If you manage a website or a blog then dealing with search engines must be one of your areas of operations. You may need to control what content and URLs of your website are crawled and indexed by the search engine bots and that is where Robots.txt comes into picture.
What is Robots.txt?
Robots.txt file is the protocol in your hand to handle and direct the search engine bots like Googlebot on what and what not to crawl and index from your website. This is also called “The Robots Exclusion Protocol (REP)” or “Robot Exclusion Standard”.
All the content that is available publicly on your website can be crawled by automated bots like "Googlebot" which is google's web crawling bot. Since your content is available on publicly accessible World Wide Web, any automated crawler can crawl, access the content recursively and index the pages.
Robot.txt is of particular importance when you need to be selective about the content indexed by the search engines.
Robots.txt uses simple directives like below –
Disallow: /readme.html Disallow: /rpc_relay.html
The above directives mean that search engine bots should not crawl and index readme.html and rpc_relay.html pages on your website.
Something like below in robots.txt will direct all crawlers to not index your website.
User-agent: * Disallow: /
The rules and guidelines for writing Robots.txt have been standardized over the period of time. Major search engine bots like “googlebot” understand and follow the directives written in the robots.txt file in the same manner.
If you want each and every piece of content on your website to be available for indexing by the search engine bots, you don’t really need a Robot.txt since your content is by default publicly available to the web crawlers.
Robots.txt - SEO Impact and Best Practices
From search engine optimization perspective, you should always ensure that duplicate content is not exposed to search engines.
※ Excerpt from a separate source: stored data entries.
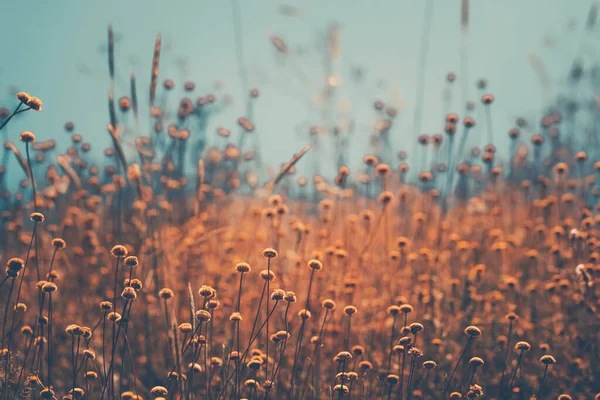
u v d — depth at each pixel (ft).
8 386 10.55
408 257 16.65
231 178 21.71
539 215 20.45
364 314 15.17
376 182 20.15
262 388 11.26
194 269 16.22
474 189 22.44
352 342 14.14
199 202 17.19
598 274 14.24
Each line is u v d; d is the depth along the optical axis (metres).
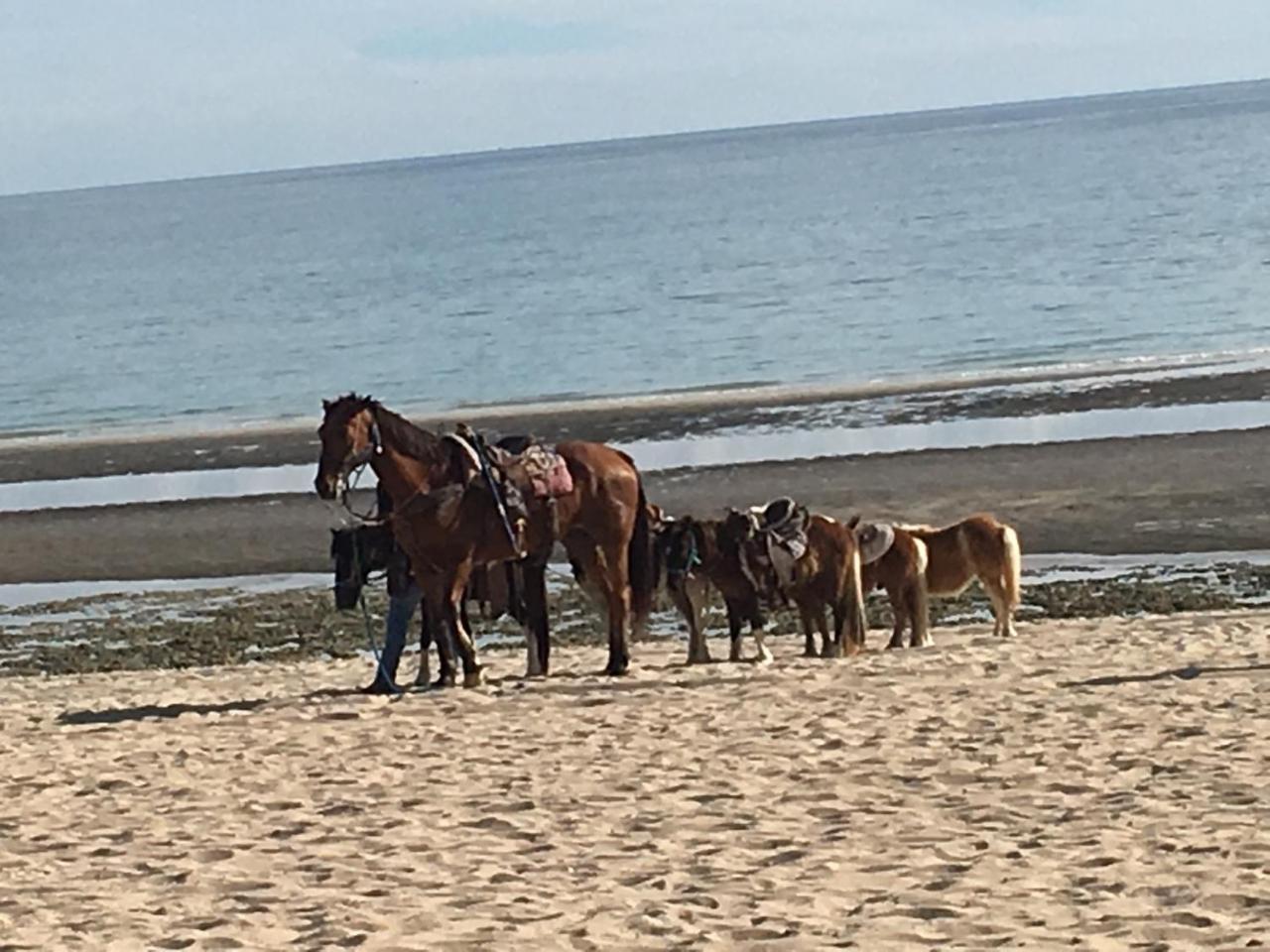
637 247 86.88
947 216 88.50
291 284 82.75
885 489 26.44
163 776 11.92
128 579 24.94
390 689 15.38
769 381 40.81
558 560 24.09
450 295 70.12
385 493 14.74
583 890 8.14
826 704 13.00
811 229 88.12
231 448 36.00
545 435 34.38
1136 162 127.44
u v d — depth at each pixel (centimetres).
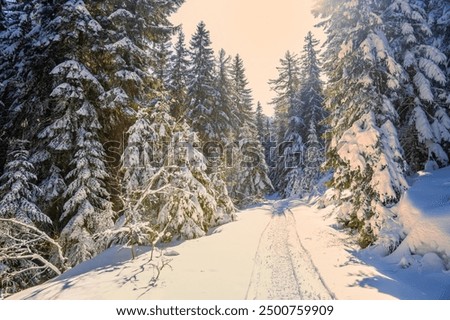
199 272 895
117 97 1359
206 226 1595
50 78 1477
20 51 1598
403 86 1383
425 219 955
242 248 1202
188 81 2630
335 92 1482
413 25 1381
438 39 1692
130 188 1298
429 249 890
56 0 1458
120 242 1350
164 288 766
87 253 1191
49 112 1494
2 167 1541
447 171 1276
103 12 1611
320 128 3434
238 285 794
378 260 1002
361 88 1271
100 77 1570
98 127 1377
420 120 1334
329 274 862
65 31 1354
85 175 1234
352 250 1138
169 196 1370
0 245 1141
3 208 1080
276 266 977
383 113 1256
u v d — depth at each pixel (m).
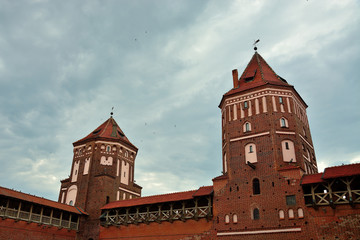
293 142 37.28
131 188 55.03
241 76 45.41
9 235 36.47
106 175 49.62
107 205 45.56
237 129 39.94
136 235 41.12
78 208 47.47
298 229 31.05
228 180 37.53
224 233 35.00
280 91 40.16
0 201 37.75
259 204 34.25
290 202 32.56
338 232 29.12
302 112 42.56
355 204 29.14
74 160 53.94
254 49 48.44
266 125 38.00
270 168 35.38
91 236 44.94
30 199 39.75
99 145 52.84
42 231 40.34
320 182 30.98
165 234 38.94
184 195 40.00
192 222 37.69
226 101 42.59
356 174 28.80
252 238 33.12
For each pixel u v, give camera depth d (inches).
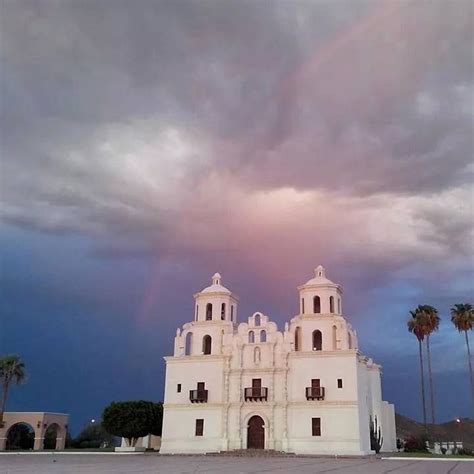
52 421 2763.3
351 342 2501.2
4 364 2802.7
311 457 2018.9
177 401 2429.9
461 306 2854.3
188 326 2588.6
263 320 2443.4
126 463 1440.7
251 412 2320.4
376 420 2623.0
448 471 1196.5
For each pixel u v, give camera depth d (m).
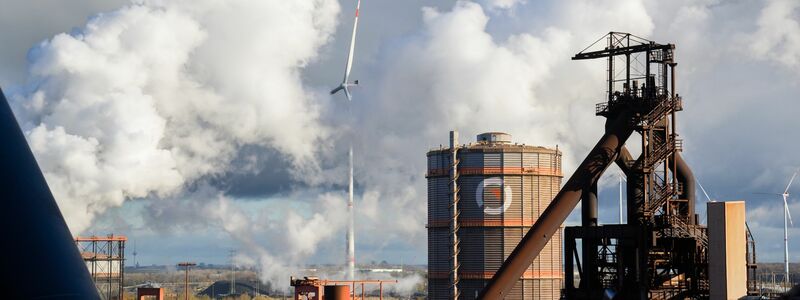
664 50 73.75
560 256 115.69
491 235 111.88
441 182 115.88
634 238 69.50
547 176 114.25
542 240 73.38
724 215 61.66
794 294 17.44
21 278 8.34
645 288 68.31
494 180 112.25
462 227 112.94
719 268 61.81
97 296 8.75
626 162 74.69
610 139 73.25
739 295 61.69
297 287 124.69
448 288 113.81
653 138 73.69
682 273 71.25
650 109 73.00
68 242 8.84
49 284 8.45
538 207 113.12
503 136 118.81
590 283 72.38
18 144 8.84
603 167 73.25
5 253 8.37
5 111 8.84
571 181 73.62
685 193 73.56
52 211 8.86
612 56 75.69
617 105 74.44
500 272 73.25
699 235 69.44
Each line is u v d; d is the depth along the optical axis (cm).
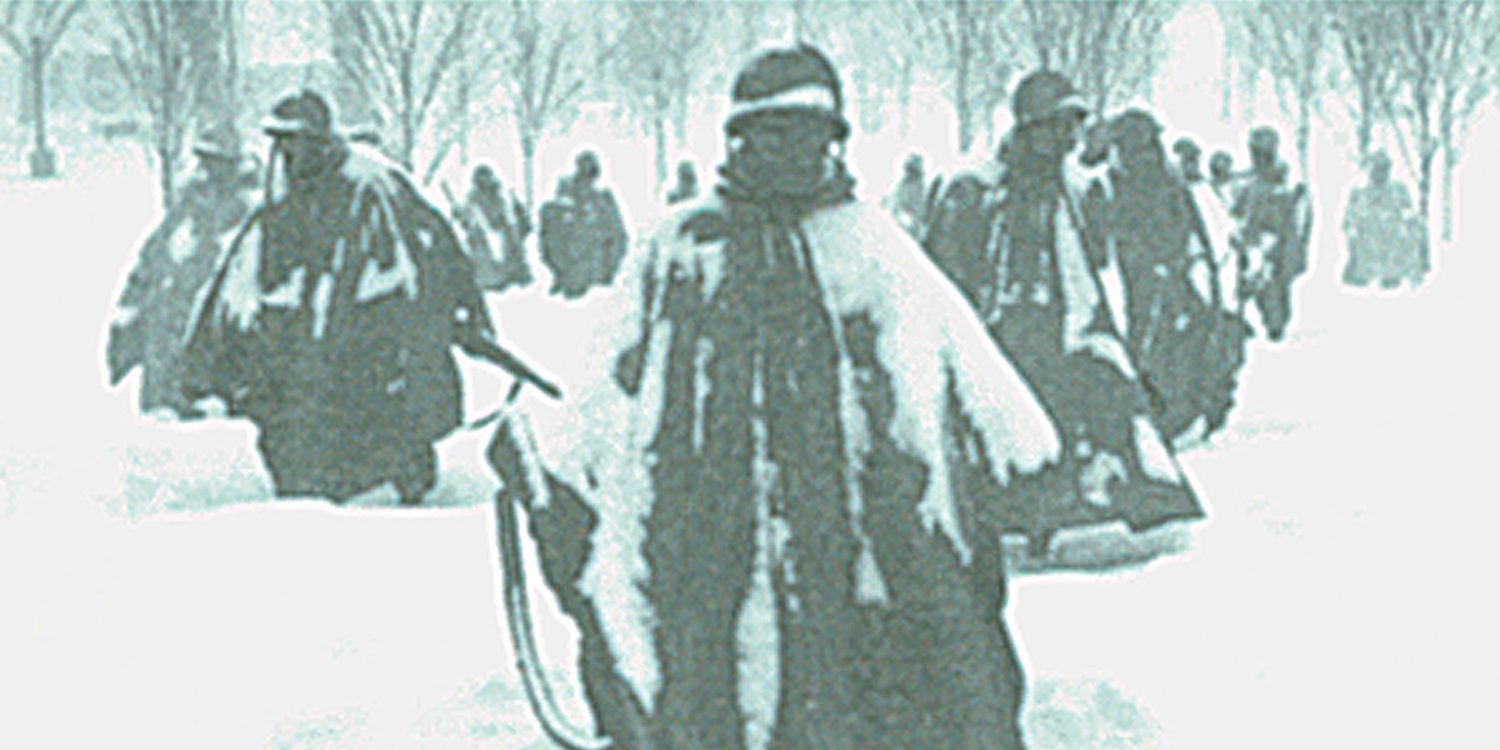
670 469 521
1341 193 4653
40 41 4731
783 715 509
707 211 532
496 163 5153
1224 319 1423
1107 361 1002
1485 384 1761
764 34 4859
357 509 1193
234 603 926
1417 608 866
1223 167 2091
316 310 1205
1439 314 2566
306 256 1213
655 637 520
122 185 4547
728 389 518
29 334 2288
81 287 2805
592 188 3119
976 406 516
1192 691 727
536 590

Your site can have duplicate content due to many reasons. One such example is printer friendly pages. These pages need to stay on the website but should be spared from search engines.
Many webmasters attempt to utilize robots.txt to avoid indexing of duplicate content, however, the best practice is to never use robots.txt for handling duplicate content because duplicate content URLs can be exposed to search engines by other means such as link to the URL on another website.
The duplicate content URLs should be handled by other techniques available such as 301 redirect, canonical tag and meta tags. These techniques ensure that even if your URL is found, it will be crawled or indexed as per the usage of these tags in your webpage.
Non Value Add URLs
There might be URLs on your website that do not add any value by appearing on search engine results pages (SERPs), one such example is link to users page like "Example.com/users". These urls mostly lack content or contain content that is not SEO friendly in general and may impact website’s overall SEO performance. Although you can add directives in the robots.txt file to avoid such URLs from being crawled but the best method still remains using meta tags to avoid indexing or crawling of such pages.
Below given are examples on how meta tags can be used for this purpose -
<meta content="noindex, follow" name="robots"> (Do not index the page but pick other links from the page content) <meta content="index, follow" name="robots"> (Index the page and pick other links from the page content) <meta content="noindex, nofollow" name="robots"> (Neither index nor pick other links from the page content)
Avoid Exposing Website's Directory Structure
You do not want directories of your website to be crawled or indexed by search engines. For example below given are two of the directories on Mashable website that are spared from search engines indexing by using Robots.txt.
You can check above by visiting the link Mashable.com/robots.txt.
Blocking Links Discovered From Other Sites
Robots might discover URLs of your website from other websites, there are multiple ways by which other websites can link to your website's unexposed URLs. However, you may not really want many such URLs to get crawled and indexed by robots. The best practice again is to use Meta tags in your page and not to rely on robots.txt file.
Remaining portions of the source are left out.